Not sure if that's it's possible to have a large enough queue_size, but this
doesn't look like it's safe against *index + n > PG_INT16_MAX. The value would
wrap into the negative.

I think all these variables really ought to be unsigned. None of them ever
could be negative afaict. Afaict that would lead to the correct behaviour when
wapping around.

Greetings,

Andres Freund

Re: Streaming relation data out of order

From

Thomas Munro

Date:

11 April, 03:50:43

On Thu, Apr 10, 2025 at 7:35 AM Andres Freund <andres@anarazel.de> wrote:
> 1) Increase distance by * 2 + read_size on a miss
>
>    This would help us to increase with distance = 1, where * 2 only increases
>    distance by 1, just as -1 obviously reduces it by 1.
>
>    It'd also somewhat address the over-weighing of hits compared to misses.
>
> 2) Only reduce distance if we have no outstanding IOs

Interesting.  That's similar in some ways to one of my own attempts:
I had an extra thing called sustain, and that had to be counted down
to zero before distance started decrementing.  I didn't want the
distance itself to get higher than it already did by doubling once per
(combined) IO, I just wanted to defer the decay.  (Names from an
earlier abandoned attempt to use synthesiser terminology: attack,
decay, sustain, release; cute but useless.)  I tried a few different
recipes, but just adding read sizes to sustain works out pretty close
to your pleasingly simple rule 2: sustain until we can't see any IOs
in the lookahead window.  But I also tried adding a bit more for
longer sustain, sustain += read_size * 2 or whatever, so you don't
give up your window so easily on a run of hits, and it also achieve
escape velocity from the gravity of 1.  IDK, I hadn't formed any
strong opinions yet and need to test more stuff, hence lack of
concrete patches.  Thanks, this was helpful, I'll play around with it!

> > +/*
> > + * Increment buffer index by n, wrapping around at queue size.
> > + */
> > +static inline void
> > +read_stream_advance_buffer_n(ReadStream *stream, int16 *index, int16 n)
> > +{
> > +     Assert(*index >= 0);
> > +     Assert(*index < stream->queue_size);
> > +     Assert(n <= stream->io_combine_limit);
> > +
> > +     *index += n;
> > +     if (*index >= stream->queue_size)
> > +             *index -= stream->queue_size;
> > +
> > +     Assert(*index >= 0);
> > +     Assert(*index < stream->queue_size);
> > +}
>
> Not sure if that's it's possible to have a large enough queue_size, but this
> doesn't look like it's safe against *index + n > PG_INT16_MAX. The value would
> wrap into the negative.

No, because the queue is sized such that indexes into this overflow
space also fit under INT16_MAX:

    /*
     * If starting a multi-block I/O near the end of the queue, we might
     * temporarily need extra space for overflowing buffers before they are
     * moved to regular circular position.  This is the maximum extra space we
     * could need.
     */
    queue_overflow = io_combine_limit - 1;

The patch clearly lacks a comment to explain that mystery.  Will add.  Thanks!

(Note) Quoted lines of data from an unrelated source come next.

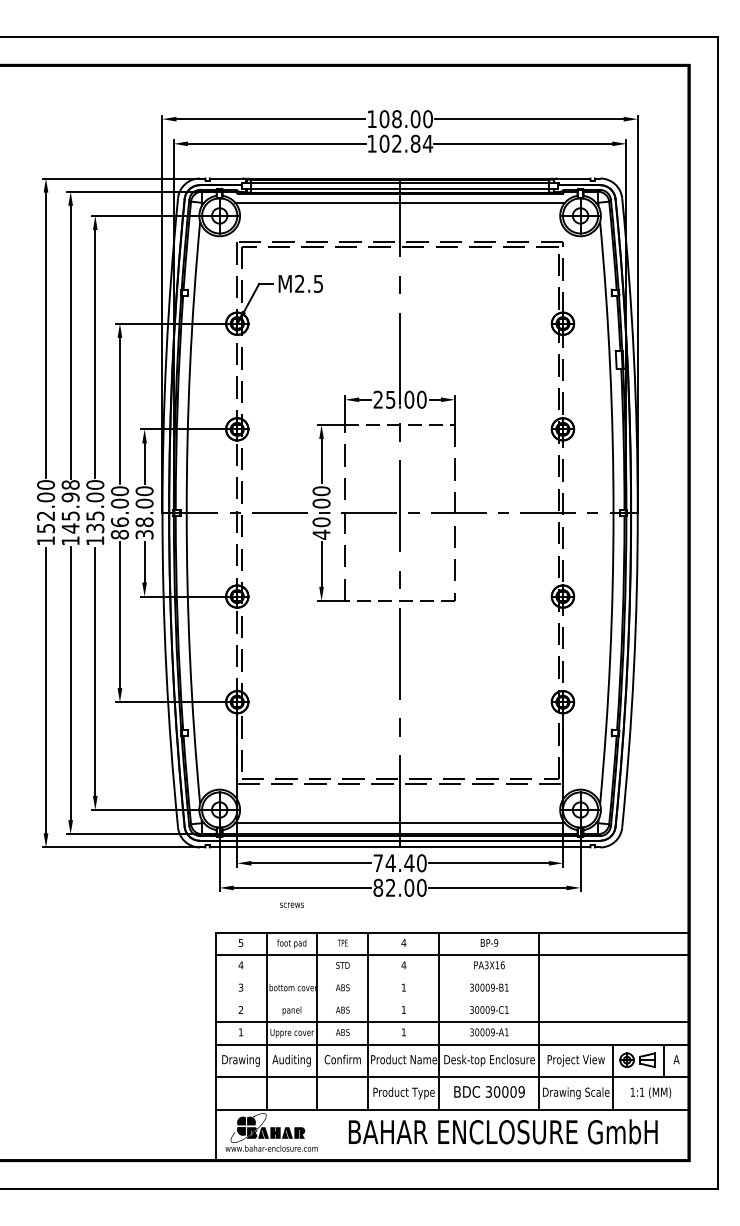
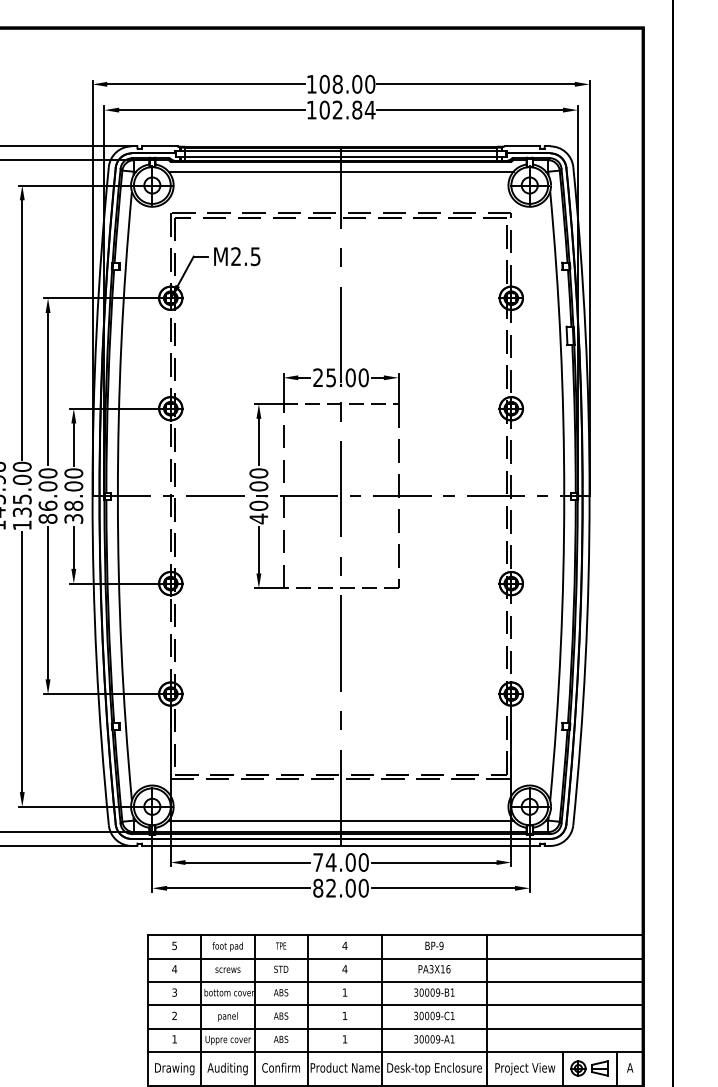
text: (409, 863) -> (350, 862), 74.40 -> 74.00
text: (291, 904) -> (227, 969), moved
line: (452, 977) -> (395, 981), added
line: (452, 999) -> (395, 1004), added

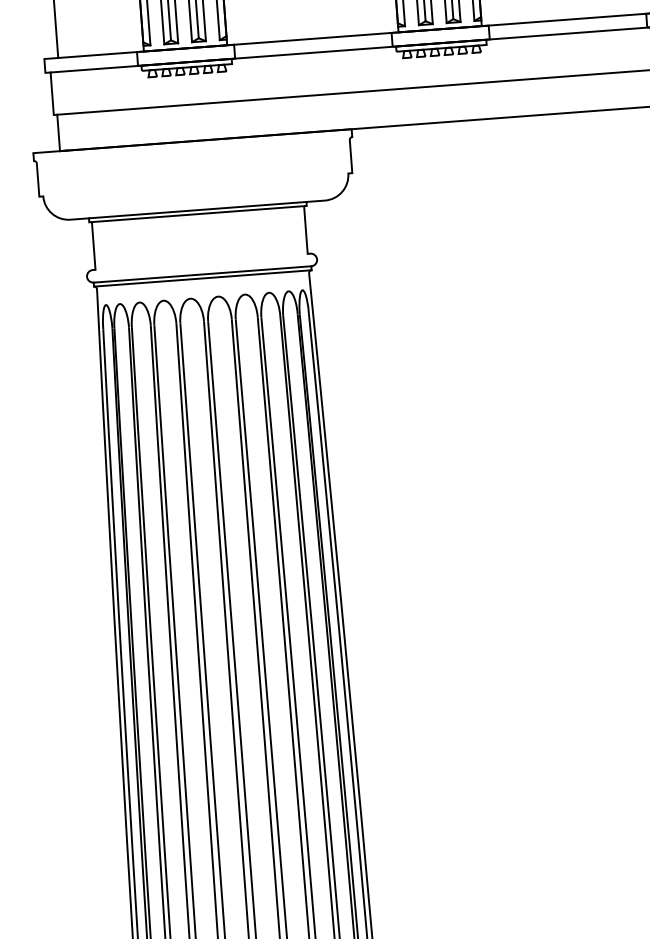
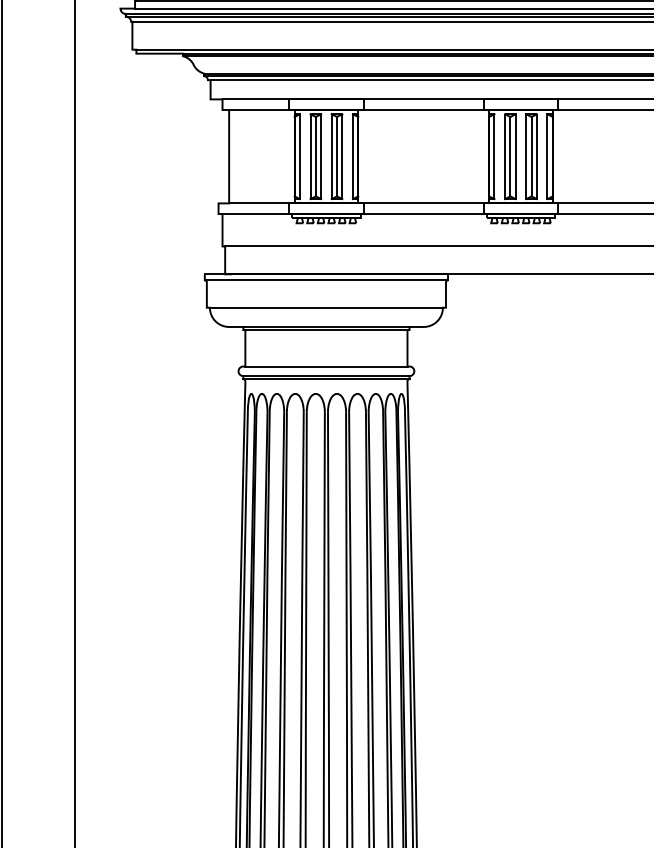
line: (193, 149) -> (326, 280), added
line: (194, 184) -> (325, 307), added
line: (201, 261) -> (326, 366), added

> I think all these variables really ought to be unsigned. None of them ever
> could be negative afaict.

Maybe... I tend to default to signed variables when there isn't a good
reason to prefer unsigned.  But I have also been mulling a change here
since:

commit 06fb5612c970b3af95aca3db5a955669b07537ca
Author: Thomas Munro <tmunro@postgresql.org>
Date:   Wed Mar 19 15:23:12 2025 +1300

    Increase io_combine_limit range to 1MB.

Unfortunately uint16 still needs to worry about UINT16_MAX
(effective_io_concurrency = 1000 * io_combine_limit = 128 = 128,000
buffers + a few, still one bit short; before the above commit the cap
was 32,000 buffers + a few, which is why int16 was enough when the
code was written).  Maybe we should just go directly to int, or uint32
if you insist, and stop worrying about overflow.  I think we agreed
that 128,000 buffers = 1000MB of in-progress I/O seemed unrealistic
and 32K ought to be enough for anybody™, but really we're talking
about saving a handful of bytes in struct ReadStream in exchange for a
risk of bugs.  Will write a patch to try that soon...